Still, I applaud your commitment to having an honest conversation on electoral reform. I agree with Fair Vote Canada's central objective but their messaging is awful. The conversation on electoral reform has become a total intellectual cesspool. Us Poli Sci weirdos care about electoral reform probably too much and everyone else probably too little, which has contributed to it becoming a source of toxicity.

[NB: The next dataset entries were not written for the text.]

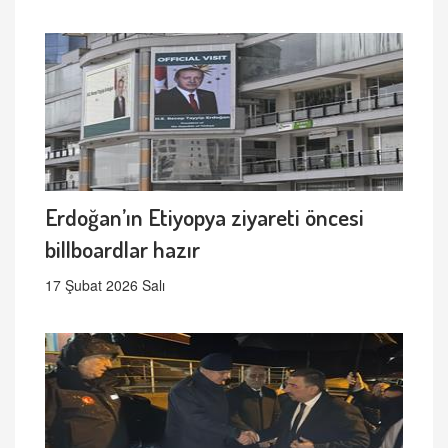
Erdoğan’ın Etiyopya ziyareti öncesi
billboardlar hazır
17 Şubat 2026 Salı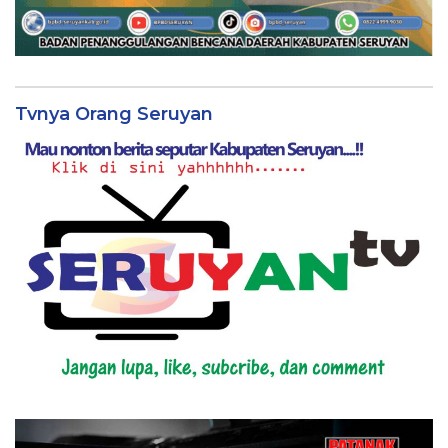
Tvnya Orang Seruyan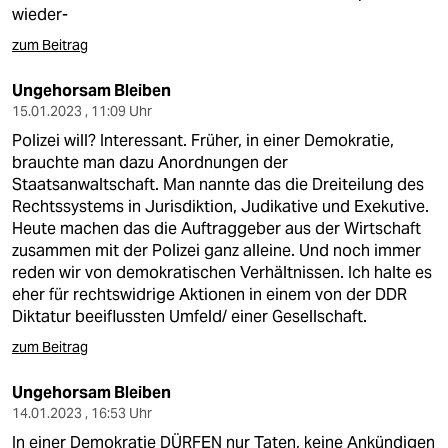
wieder-
zum Beitrag
Ungehorsam Bleiben
15.01.2023 , 11:09 Uhr
Polizei will? Interessant. Früher, in einer Demokratie,
brauchte man dazu Anordnungen der
Staatsanwaltschaft. Man nannte das die Dreiteilung des
Rechtssystems in Jurisdiktion, Judikative und Exekutive.
Heute machen das die Auftraggeber aus der Wirtschaft
zusammen mit der Polizei ganz alleine. Und noch immer
reden wir von demokratischen Verhältnissen. Ich halte es
eher für rechtswidrige Aktionen in einem von der DDR
Diktatur beeiflussten Umfeld/ einer Gesellschaft.
zum Beitrag
Ungehorsam Bleiben
14.01.2023 , 16:53 Uhr
In einer Demokratie DÜRFEN nur Taten, keine Ankündigen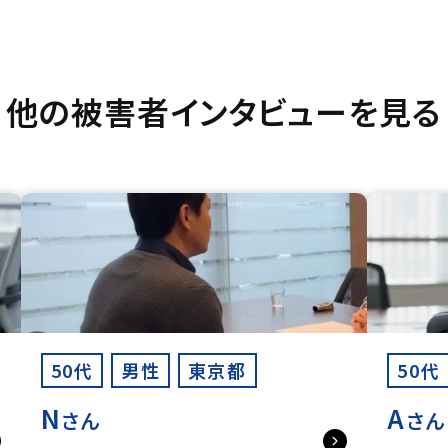
他の被害者インタビューを見る
50代
男性
東京都
50代
N
A
さん
さん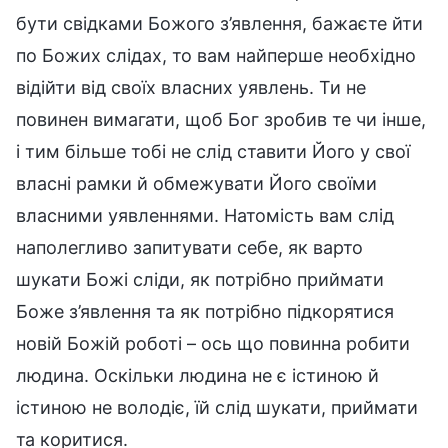
бути свідками Божого з’явлення, бажаєте йти
по Божих слідах, то вам найперше необхідно
відійти від своїх власних уявлень. Ти не
повинен вимагати, щоб Бог зробив те чи інше,
і тим більше тобі не слід ставити Його у свої
власні рамки й обмежувати Його своїми
власними уявленнями. Натомість вам слід
наполегливо запитувати себе, як варто
шукати Божі сліди, як потрібно приймати
Боже з’явлення та як потрібно підкорятися
новій Божій роботі – ось що повинна робити
людина. Оскільки людина не є істиною й
істиною не володіє, їй слід шукати, приймати
та коритися.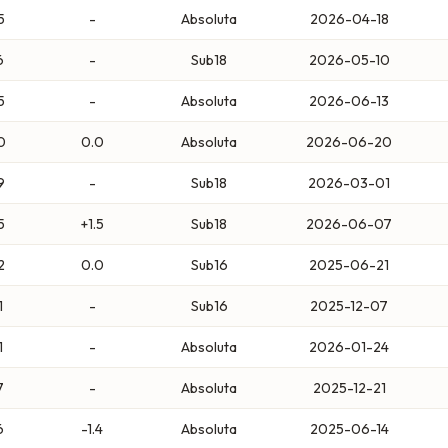
5
-
Absoluta
2026-04-18
6
-
Sub18
2026-05-10
5
-
Absoluta
2026-06-13
0
0.0
Absoluta
2026-06-20
9
-
Sub18
2026-03-01
5
+1.5
Sub18
2026-06-07
2
0.0
Sub16
2025-06-21
1
-
Sub16
2025-12-07
1
-
Absoluta
2026-01-24
7
-
Absoluta
2025-12-21
6
-1.4
Absoluta
2025-06-14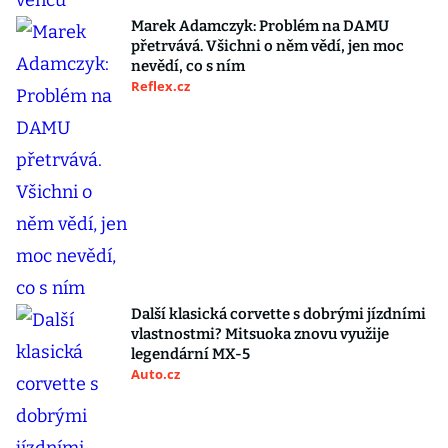
Marek Adamczyk: Problém na DAMU
přetrvává. Všichni o něm vědí, jen moc
nevědí, co s ním
Reflex.cz
Další klasická corvette s dobrými jízdními
vlastnostmi? Mitsuoka znovu využije
legendární MX-5
Auto.cz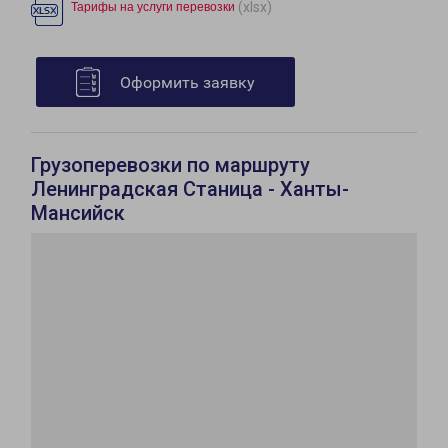
(xlsx)
Тарифы на услуги перевозки
Оформить заявку
Грузоперевозки по маршруту
Ленинградская Станица - Ханты-
Мансийск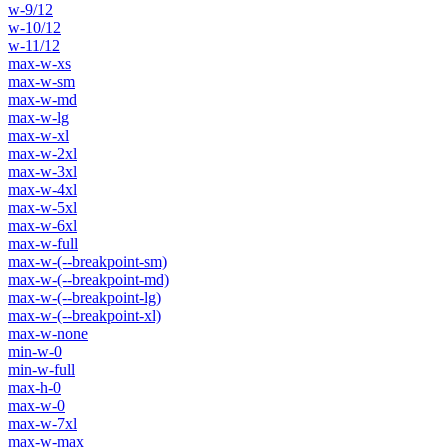
w-9/12
w-10/12
w-11/12
max-w-xs
max-w-sm
max-w-md
max-w-lg
max-w-xl
max-w-2xl
max-w-3xl
max-w-4xl
max-w-5xl
max-w-6xl
max-w-full
max-w-(--breakpoint-sm)
max-w-(--breakpoint-md)
max-w-(--breakpoint-lg)
max-w-(--breakpoint-xl)
max-w-none
min-w-0
min-w-full
max-h-0
max-w-0
max-w-7xl
max-w-max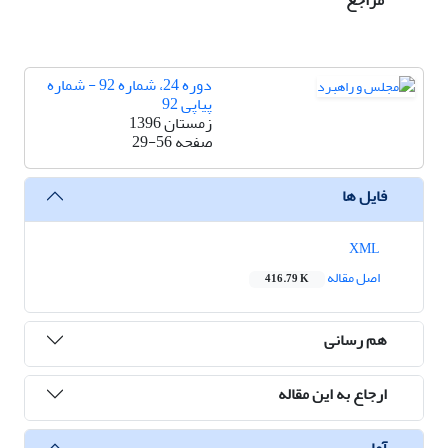
مراجع
دوره 24، شماره 92 - شماره
پیاپی 92
زمستان 1396
صفحه
29-56
فایل ها
XML
اصل مقاله
416.79 K
هم رسانی
ارجاع به این مقاله
آمار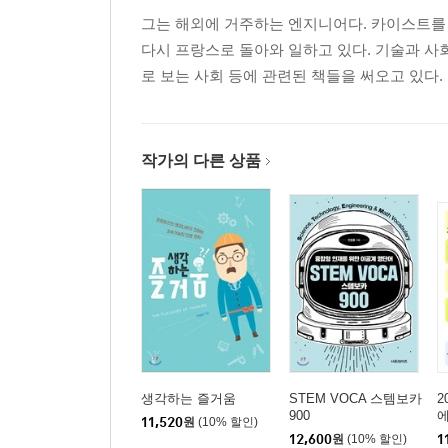
그는 해외에 거주하는 엔지니어다. 카이스트를
다시 프랑스로 돌아와 일하고 있다. 기술과 사
로 보는 사회 등에 관련된 책들을 써오고 있다.
작가의 다른 상품
생각하는 즐거움
STEM VOCA 스템보카
2
900
에
11,520
원
(10% 할인)
12,600
원
(10% 할인)
1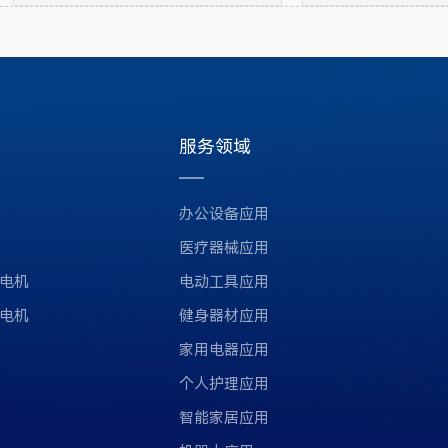
服务领域
办公设备应用
医疗器械应用
电机
电动工具应用
电机
健身器材应用
家用电器应用
个人护理应用
智能家居应用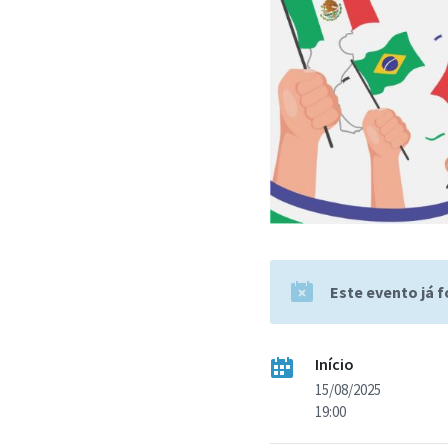
Este evento já 
Início
15/08/2025
19:00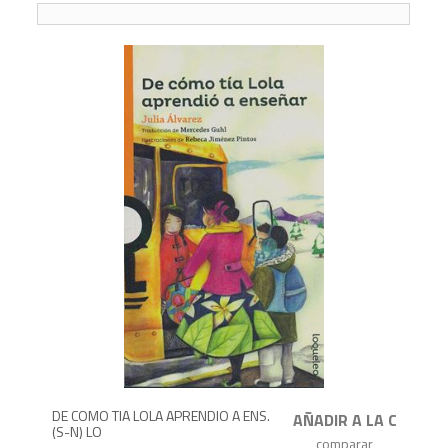
552
6
DE COMO TIA LOLA APRENDIO A ENS.
(S-N) LO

What's wrong with pure party-list PR (either national or provincial) as found in israel and the netherlands?
Works if not a closed list - that just elevates party apparatchiks no one voted for. If the PR reps by party were ranked based on their vote count or share, at least a few strong second place finishers most people kind of agree are good make it in. Can see how closed list just creates a cadre of people who want influence but not earn it. That's what the Senate is for, which is why nuking that in favor of more elected MPs is fine with me.
I think you could make a decent argument that pure party list PR would distort distinct regional preferences, which given Canada's federalist nature is going to be more important to reflect than in Israel and the Netherlands, which are unitary states (though with their own regional quirks to be sure.) Still, opponents of PR pointing to Israel is dishonest given their, ah, abnormal ethnoreligious circumstances.
What's wrong with pure party-list PR (either national or provincial) as practiced in israel and the netherlands?